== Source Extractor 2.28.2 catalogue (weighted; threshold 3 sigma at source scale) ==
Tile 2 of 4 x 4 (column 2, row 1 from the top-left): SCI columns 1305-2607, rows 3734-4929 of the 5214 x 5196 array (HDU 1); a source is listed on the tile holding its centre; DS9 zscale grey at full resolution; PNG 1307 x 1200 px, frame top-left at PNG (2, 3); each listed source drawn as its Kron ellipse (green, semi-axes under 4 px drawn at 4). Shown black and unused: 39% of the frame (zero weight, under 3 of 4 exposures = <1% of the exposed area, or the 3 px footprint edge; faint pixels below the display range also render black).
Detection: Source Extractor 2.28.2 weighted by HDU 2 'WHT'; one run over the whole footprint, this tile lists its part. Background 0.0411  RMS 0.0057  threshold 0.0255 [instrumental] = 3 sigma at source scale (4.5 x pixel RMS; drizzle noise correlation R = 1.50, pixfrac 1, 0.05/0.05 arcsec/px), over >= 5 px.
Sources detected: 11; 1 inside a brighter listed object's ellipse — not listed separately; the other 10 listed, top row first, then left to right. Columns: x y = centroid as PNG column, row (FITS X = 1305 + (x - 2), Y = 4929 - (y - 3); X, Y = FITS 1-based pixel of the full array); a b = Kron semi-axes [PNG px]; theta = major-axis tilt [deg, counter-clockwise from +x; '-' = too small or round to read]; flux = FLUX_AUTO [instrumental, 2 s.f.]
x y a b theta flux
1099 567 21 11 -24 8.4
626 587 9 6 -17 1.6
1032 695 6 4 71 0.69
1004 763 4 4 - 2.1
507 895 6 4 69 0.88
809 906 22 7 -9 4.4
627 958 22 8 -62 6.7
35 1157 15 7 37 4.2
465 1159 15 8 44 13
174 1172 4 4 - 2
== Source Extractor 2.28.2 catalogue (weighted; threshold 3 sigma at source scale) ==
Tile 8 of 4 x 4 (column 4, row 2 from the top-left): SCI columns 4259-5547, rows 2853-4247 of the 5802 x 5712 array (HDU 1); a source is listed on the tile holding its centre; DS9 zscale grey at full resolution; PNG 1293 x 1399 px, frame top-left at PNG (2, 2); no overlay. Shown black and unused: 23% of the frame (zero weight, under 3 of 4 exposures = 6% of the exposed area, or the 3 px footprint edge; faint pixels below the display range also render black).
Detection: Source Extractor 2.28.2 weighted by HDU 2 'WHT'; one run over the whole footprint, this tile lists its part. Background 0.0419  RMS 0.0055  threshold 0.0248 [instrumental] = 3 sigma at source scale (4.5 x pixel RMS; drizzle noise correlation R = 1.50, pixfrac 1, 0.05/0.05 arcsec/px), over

> [Set problem]: Render every line of the entries above as a numbered list, omitting blank lines.

> [Answer to the problem]:
1. == Source Extractor 2.28.2 catalogue (weighted; threshold 3 sigma at source scale) ==
2. Tile 2 of 4 x 4 (column 2, row 1 from the top-left): SCI columns 1305-2607, rows 3734-4929 of the 5214 x 5196 array (HDU 1); a source is listed on the tile holding its centre; DS9 zscale grey at full resolution; PNG 1307 x 1200 px, frame top-left at PNG (2, 3); each listed source drawn as its Kron ellipse (green, semi-axes under 4 px drawn at 4). Shown black and unused: 39% of the frame (zero weight, under 3 of 4 exposures = <1% of the exposed area, or the 3 px footprint edge; faint pixels below the display range also render black).
3. Detection: Source Extractor 2.28.2 weighted by HDU 2 'WHT'; one run over the whole footprint, this tile lists its part. Background 0.0411  RMS 0.0057  threshold 0.0255 [instrumental] = 3 sigma at source scale (4.5 x pixel RMS; drizzle noise correlation R = 1.50, pixfrac 1, 0.05/0.05 arcsec/px), over >= 5 px.
4. Sources detected: 11; 1 inside a brighter listed object's ellipse — not listed separately; the other 10 listed, top row first, then left to right. Columns: x y = centroid as PNG column, row (FITS X = 1305 + (x - 2), Y = 4929 - (y - 3); X, Y = FITS 1-based pixel of the full array); a b = Kron semi-axes [PNG px]; theta = major-axis tilt [deg, counter-clockwise from +x; '-' = too small or round to read]; flux = FLUX_AUTO [instrumental, 2 s.f.]
5. x y a b theta flux
6. 1099 567 21 11 -24 8.4
7. 626 587 9 6 -17 1.6
8. 1032 695 6 4 71 0.69
9. 1004 763 4 4 - 2.1
10. 507 895 6 4 69 0.88
11. 809 906 22 7 -9 4.4
12. 627 958 22 8 -62 6.7
13. 35 1157 15 7 37 4.2
14. 465 1159 15 8 44 13
15. 174 1172 4 4 - 2
16. == Source Extractor 2.28.2 catalogue (weighted; threshold 3 sigma at source scale) ==
17. Tile 8 of 4 x 4 (column 4, row 2 from the top-left): SCI columns 4259-5547, rows 2853-4247 of the 5802 x 5712 array (HDU 1); a source is listed on the tile holding its centre; DS9 zscale grey at full resolution; PNG 1293 x 1399 px, frame top-left at PNG (2, 2); no overlay. Shown black and unused: 23% of the frame (zero weight, under 3 of 4 exposures = 6% of the exposed area, or the 3 px footprint edge; faint pixels below the display range also render black).
18. Detection: Source Extractor 2.28.2 weighted by HDU 2 'WHT'; one run over the whole footprint, this tile lists its part. Background 0.0419  RMS 0.0055  threshold 0.0248 [instrumental] = 3 sigma at source scale (4.5 x pixel RMS; drizzle noise correlation R = 1.50, pixfrac 1, 0.05/0.05 arcsec/px), over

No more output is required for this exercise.